Extract:
────────────────────────────────────────
Deputy Madigan’s Bill proposes to amend Article 41.3.2 of the Constitution to reduce the time period that spouses applying for a divorce must have lived apart from at least 4 years during the previous 5 years to at least 2 years during the previous 3 years.

As is the case with every Bill proposing an amendment to the Constitution, a referendum will be required to allow the people the opportunity to decide on this significant proposed change to the Constitution before this Bill could be signed into law.

As Deputies will be aware, under Article 41.3.2 of the Constitution, as amended by the Fifteenth Amendment, a court may grant a divorce only where specific conditions have been met.

The first condition is that on the date of institution of the divorce proceedings, the spouses have lived apart from one another for a total of at least four years during the previous five years.

The second condition is that there is no reasonable prospect of a reconciliation between the spouses.

The third condition is that proper provision exists or will be made for the spouses and any children of either or both of them.

The final condition is that any further conditions prescribed by law are complied with.

The then Government’s rationale for specifying the basic conditions for divorce in the Constitution was to ensure that there would not be any change to those conditions without reference to the people.

When the Bill that became the Fifteenth Amendment of the Constitution Act 1995 was debated in this House, it was explained that the purpose of the mandatory four-year period of living apart was to ensure that divorce would not be available on an easy or casual basis, in order to address concerns about “quickie divorces” and the development of a “divorce culture” in Ireland.

We must remember that we were moving, at the time, from a situation where the Constitution then provided unequivocally that “No law shall be enacted providing for the grant of a dissolution of marriage” to a situation in which divorce was to become possible in Ireland for the first time, but subject to very specific conditions which were “hardcoded” into the new Article inserted by the Fifteenth Amendment.

The four-year period was intended to ensure that spouses would not enter into divorce lightly and that they would have the necessary time to reflect on the serious step which they are undertaking.
────────────────────────────────────────
Provided records:
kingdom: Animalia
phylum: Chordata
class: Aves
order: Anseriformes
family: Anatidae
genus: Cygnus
────────────────────────────────────────
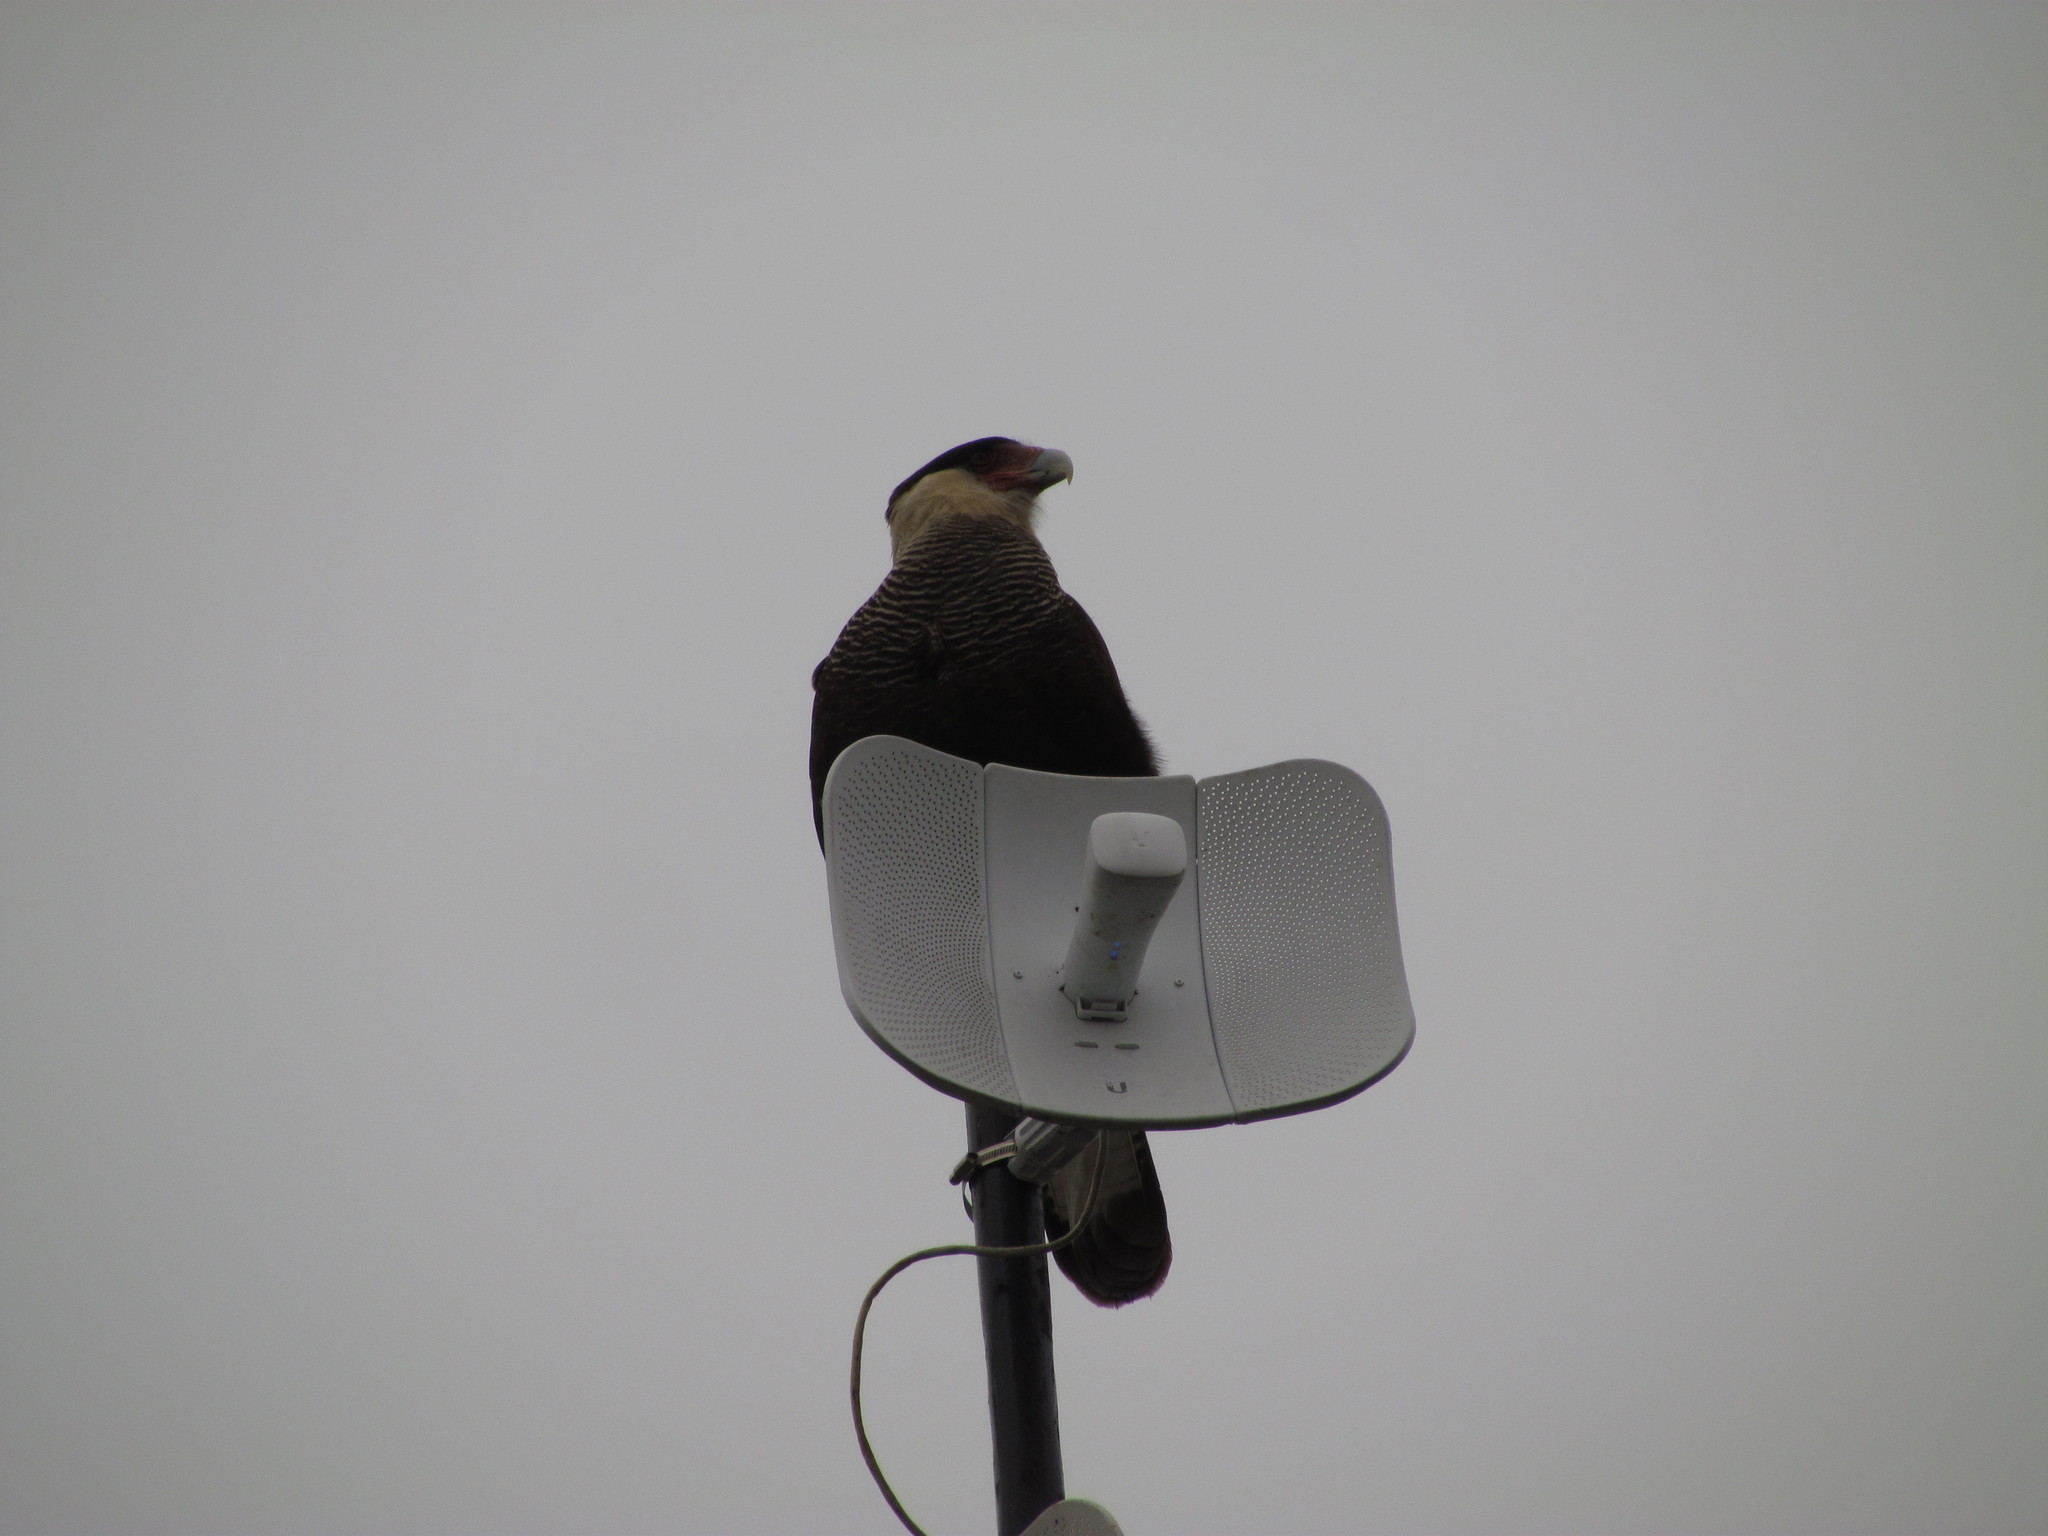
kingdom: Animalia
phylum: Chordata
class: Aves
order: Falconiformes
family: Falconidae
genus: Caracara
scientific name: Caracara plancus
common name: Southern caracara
────────────────────────────────────────
Stated problem: Copy out the full text on the divorce amendment Bill word for word. Rely only on the text about the divorce amendment Bill, not on the items.

Answer to the task:
Deputy Madigan’s Bill proposes to amend Article 41.3.2 of the Constitution to reduce the time period that spouses applying for a divorce must have lived apart from at least 4 years during the previous 5 years to at least 2 years during the previous 3 years.

As is the case with every Bill proposing an amendment to the Constitution, a referendum will be required to allow the people the opportunity to decide on this significant proposed change to the Constitution before this Bill could be signed into law.

As Deputies will be aware, under Article 41.3.2 of the Constitution, as amended by the Fifteenth Amendment, a court may grant a divorce only where specific conditions have been met.

The first condition is that on the date of institution of the divorce proceedings, the spouses have lived apart from one another for a total of at least four years during the previous five years.

The second condition is that there is no reasonable prospect of a reconciliation between the spouses.

The third condition is that proper provision exists or will be made for the spouses and any children of either or both of them.

The final condition is that any further conditions prescribed by law are complied with.

The then Government’s rationale for specifying the basic conditions for divorce in the Constitution was to ensure that there would not be any change to those conditions without reference to the people.

When the Bill that became the Fifteenth Amendment of the Constitution Act 1995 was debated in this House, it was explained that the purpose of the mandatory four-year period of living apart was to ensure that divorce would not be available on an easy or casual basis, in order to address concerns about “quickie divorces” and the development of a “divorce culture” in Ireland.

We must remember that we were moving, at the time, from a situation where the Constitution then provided unequivocally that “No law shall be enacted providing for the grant of a dissolution of marriage” to a situation in which divorce was to become possible in Ireland for the first time, but subject to very specific conditions which were “hardcoded” into the new Article inserted by the Fifteenth Amendment.

The four-year period was intended to ensure that spouses would not enter into divorce lightly and that they would have the necessary time to reflect on the serious step which they are undertaking.